How to Save Millions by Self-Hosting LLMs

Author

Arafat Khan

Published

June 9, 2026

Preface

I wrote this blog because I can’t find this information anywhere else. This is a single post that covers both the math of LLM inference and the actual dollars, grounded in production traffic and real numbers from inference provider negotiations. If you’re trying to figure out whether self-hosting an open-weight model saves you money, this is for you.

Who is this for?

  • Software engineers/Managers: shipping open-weight models

  • AI research/Inference engineers: who want a working model of inference math + pricing

  • Management Execs and PMs: wondering if self-hosting is worth it. You can skim the math, and read the dollar numbers at the end to decide.

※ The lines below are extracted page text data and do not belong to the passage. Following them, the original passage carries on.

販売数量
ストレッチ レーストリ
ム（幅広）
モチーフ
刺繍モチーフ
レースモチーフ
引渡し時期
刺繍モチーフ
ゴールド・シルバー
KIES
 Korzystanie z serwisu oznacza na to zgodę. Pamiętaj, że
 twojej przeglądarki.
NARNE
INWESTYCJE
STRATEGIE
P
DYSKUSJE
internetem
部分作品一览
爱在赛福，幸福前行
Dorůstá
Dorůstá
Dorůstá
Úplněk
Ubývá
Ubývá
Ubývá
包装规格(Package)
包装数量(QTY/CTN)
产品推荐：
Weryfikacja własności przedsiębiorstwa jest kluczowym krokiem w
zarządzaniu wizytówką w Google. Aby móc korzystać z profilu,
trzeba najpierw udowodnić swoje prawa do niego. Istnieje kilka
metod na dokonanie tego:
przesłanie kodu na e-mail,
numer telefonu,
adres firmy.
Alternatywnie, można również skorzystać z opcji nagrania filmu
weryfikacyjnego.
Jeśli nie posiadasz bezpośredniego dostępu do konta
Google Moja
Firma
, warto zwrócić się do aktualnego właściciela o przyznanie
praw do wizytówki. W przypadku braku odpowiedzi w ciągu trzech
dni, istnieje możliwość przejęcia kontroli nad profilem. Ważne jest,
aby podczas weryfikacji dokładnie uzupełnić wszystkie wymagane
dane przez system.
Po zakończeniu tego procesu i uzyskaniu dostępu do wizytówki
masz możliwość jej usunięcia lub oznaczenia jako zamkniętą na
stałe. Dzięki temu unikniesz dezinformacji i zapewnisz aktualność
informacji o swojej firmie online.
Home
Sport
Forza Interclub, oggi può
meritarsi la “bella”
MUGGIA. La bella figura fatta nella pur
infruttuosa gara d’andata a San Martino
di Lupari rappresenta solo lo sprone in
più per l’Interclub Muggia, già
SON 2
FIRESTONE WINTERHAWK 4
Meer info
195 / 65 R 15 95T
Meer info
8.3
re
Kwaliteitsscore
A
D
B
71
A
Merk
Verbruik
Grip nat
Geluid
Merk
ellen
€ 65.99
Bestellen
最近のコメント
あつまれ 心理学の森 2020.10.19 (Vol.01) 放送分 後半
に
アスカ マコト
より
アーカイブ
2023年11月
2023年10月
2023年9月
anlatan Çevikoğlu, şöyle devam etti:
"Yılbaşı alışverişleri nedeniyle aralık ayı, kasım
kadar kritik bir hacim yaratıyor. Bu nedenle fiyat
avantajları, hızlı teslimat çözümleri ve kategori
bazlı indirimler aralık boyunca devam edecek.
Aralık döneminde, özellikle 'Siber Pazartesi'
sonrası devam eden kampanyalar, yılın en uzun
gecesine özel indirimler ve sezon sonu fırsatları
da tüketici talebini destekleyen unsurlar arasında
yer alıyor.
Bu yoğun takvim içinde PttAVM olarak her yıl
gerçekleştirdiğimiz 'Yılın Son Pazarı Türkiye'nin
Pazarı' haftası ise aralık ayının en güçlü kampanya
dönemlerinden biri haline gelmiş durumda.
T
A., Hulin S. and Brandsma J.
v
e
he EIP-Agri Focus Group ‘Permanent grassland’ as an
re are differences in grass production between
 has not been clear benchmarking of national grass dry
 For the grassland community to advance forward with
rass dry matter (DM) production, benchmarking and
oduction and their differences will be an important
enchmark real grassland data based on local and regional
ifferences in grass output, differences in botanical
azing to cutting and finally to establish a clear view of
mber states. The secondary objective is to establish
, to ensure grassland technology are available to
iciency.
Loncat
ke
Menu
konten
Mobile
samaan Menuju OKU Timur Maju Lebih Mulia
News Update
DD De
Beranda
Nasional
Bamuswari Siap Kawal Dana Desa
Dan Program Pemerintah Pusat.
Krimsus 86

  • Students: chasing a job at a frontier lab

Prerequisites

All you need is high school algebra: every formula in this post is just multiplication, division, exponents etc. You don’t need much ML background; transformers, MoE, KV cache, quantization, and everything else is either explained inline or linked to the best primer I could find. The blog is really dense, though, and the depth + understanding lives in the links. At a minimum budget a weekend if you want to actually internalize it.

What will we work with?

Our running example is Kimi K2.6, with Cline’s real production traffic as the ground truth. The math works whether you rent your own GPUs or buy from an inference provider. We’ll go in order: load the model, serve inference, batch it, and tune it for production.